The king is accused of leading a secessionist movement, and is in detention.
Defence Force chief Gen Katumba Wamala has lost his post and been given a junior ministerial post in the government.
He held the highest military office in Uganda, and the new appointment is seen as a demotion.
The army spokesman said the changes were normal and good for institutional growth.
The former rebel leader and ex-prime minister of Ivory Coast, Guillaume Soro, has been re-elected speaker of the National Assembly with a majority of 95%, BBC Afrique reports.
Mr Soro was confirmed in his position shortly after President Alassane Ouattara sacked the heads of security in the country following the mutiny that rocked barracks late last week.
He stood for election as an independent MP against Evariste Meambly, a contender from the ruling RHDP coalition.
Mr Soro then announced that the first parliamentary session he will preside over today will see the attendance of President Ouattara, who is expected to announce his pick for the vice-presidency under the new constitution.
The speaker is seen as a potential successor of President Ouattara when he steps down in 2020 at the end of his second and last term.
Actor Tom Hiddleston has apologised for his speech at the Golden Globe Awards in Hollywood in which he referred to humanitarian workers in South Sudan watching him on screen, and dedicated his award to those "fixing the world in the places where it is broken". Some interpreted the actor's words as being self-centred or self-indulgent, although others praised them.
Hiddleston won best performance by an actor in a mini-series or TV movie for his role in The Night Manager.
The Gambia's Information Minister Sheriff Bojang has fled to neighbouring Senegal, in a sign that President Yahya Jammeh is facing resistance from within his cabinet over his refusal to hand over power when his term expires on 19 January.
In a statement, Mr Bojang said Mr Jammeh's decision to challenge his defeat in the 1 December election was "an attempt to subvert the express will of the Gambian electorate".
He called on others to join him in resigning from the long-serving ruler's government.
Mr Bojang confirmed the authenticity of the statement via telephone from Senegal, Reuters news agency reports.
The pro-opposition Freedom newspaper reports that he arrived in Senegal's capital, Dakar, a few days ago and had no intention of returning to The Gambia.
Mr Bojang was seen as Mr Jammeh's chief propagandist, often appearing on state media to read out controversial government statements.
Foreign Minister Neneh Macdouall Gaye resigned last month, though her decision attracted little publicity.
Opposition leader Adama Barrow, who defeated Mr Jammeh in the poll, said he would inaugurate himself as president on 19 January.
The Supreme Court is due to hear today a petition by Mr Jammeh's party challenging the result.
However, it is unclear whether the case will go ahead as judges from Nigeria and Sierra Leone have not arrived in The Gambia.
The tiny West African state often appoints foreign judges because of a shortage of local judges.
Zimbabwe has been hit by an outbreak of army worms which has destroyed maize crops in a country suffering from a food shortage because of drought.
The state-owned Herald newspaper reports that the government has sent pesticides to the Midlands and Matabeleland provinces in an effort to curb the outbreak.
"If not controlled properly, there can be re-infestation and the fall army worms may go on to attack the cob.
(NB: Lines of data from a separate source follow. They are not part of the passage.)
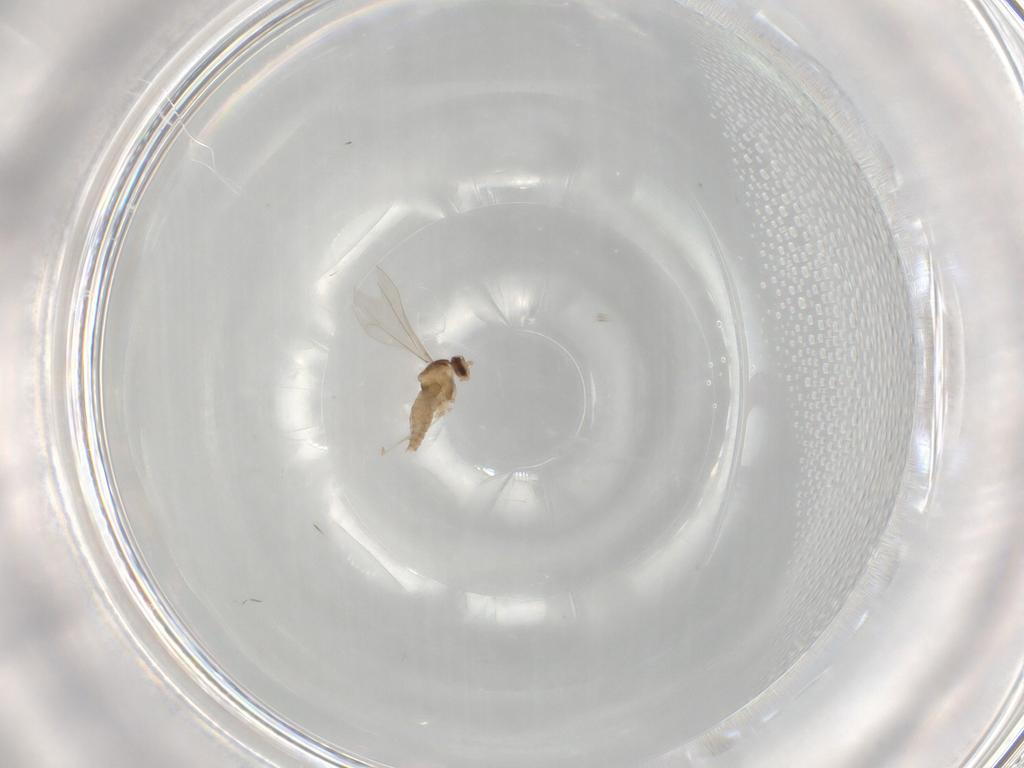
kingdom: Animalia
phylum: Arthropoda
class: Insecta
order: Diptera
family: Cecidomyiidae
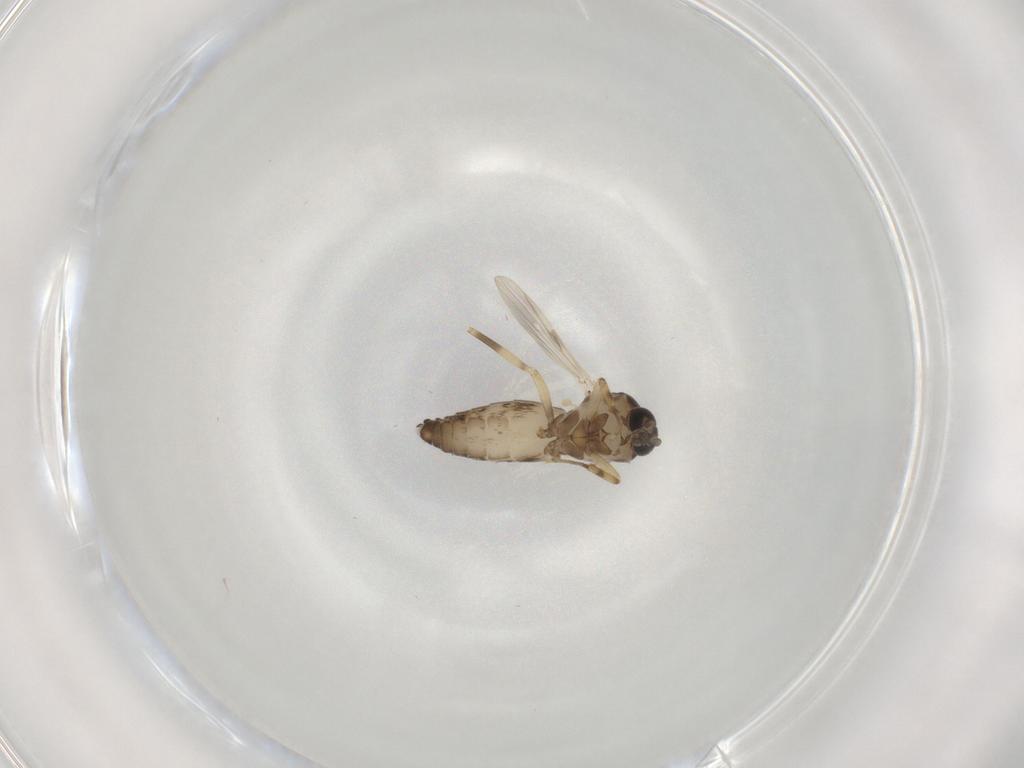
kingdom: Animalia
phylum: Arthropoda
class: Insecta
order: Diptera
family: Ceratopogonidae
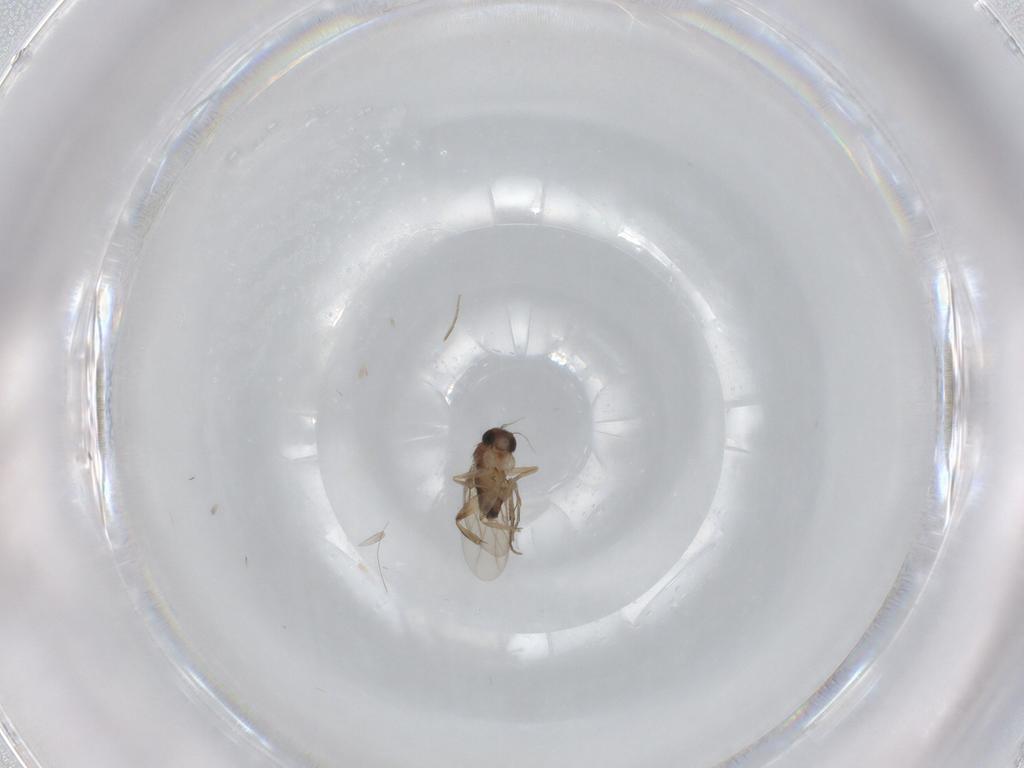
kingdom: Animalia
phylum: Arthropoda
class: Insecta
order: Diptera
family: Phoridae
The pest should be sprayed when it is young," entomologist Godfrey Chikwenhere is quoted as saying.
"Farmers should not irrigate immediately after spraying and also should not spray when they expect rains as the chemical will be washed away," he added.
Last month, Zambia used military planes to fly pesticides to farming areas hit by army worms.
The pests are called army worms because they eat most vegetation in their way and can destroy entire fields.
They were devouring crops in six of the southern African state's 10 provinces.
Maize is a staple diet in Zimbabwe and Zambia.
Welcome to BBC Africa Live where we will bring you the latest news and views from around the continent.